• **EXERCISE INPUTS**
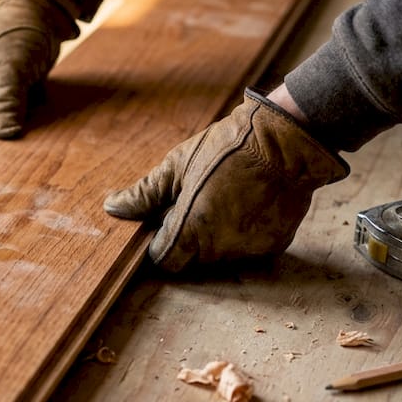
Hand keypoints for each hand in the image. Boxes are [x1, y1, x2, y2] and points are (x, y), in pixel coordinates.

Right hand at [0, 0, 77, 152]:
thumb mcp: (10, 65)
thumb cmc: (19, 30)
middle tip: (7, 171)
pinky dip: (25, 126)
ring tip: (25, 156)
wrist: (42, 9)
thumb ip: (5, 100)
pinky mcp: (10, 94)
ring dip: (10, 139)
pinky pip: (13, 118)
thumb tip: (3, 136)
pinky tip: (38, 136)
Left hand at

• **ASSIGNMENT**
Once you reach the line that contains "thumb ip: (5, 100)", transcribe it and all remaining lines of the listing exactly; skip everything before it.

• **YOUR RESPONSE**
thumb ip: (5, 100)
pinky mcp: (10, 94)
ring dip: (10, 139)
pinky pip: (13, 118)
thumb tip: (3, 136)
pinky tip: (38, 136)
Left hand at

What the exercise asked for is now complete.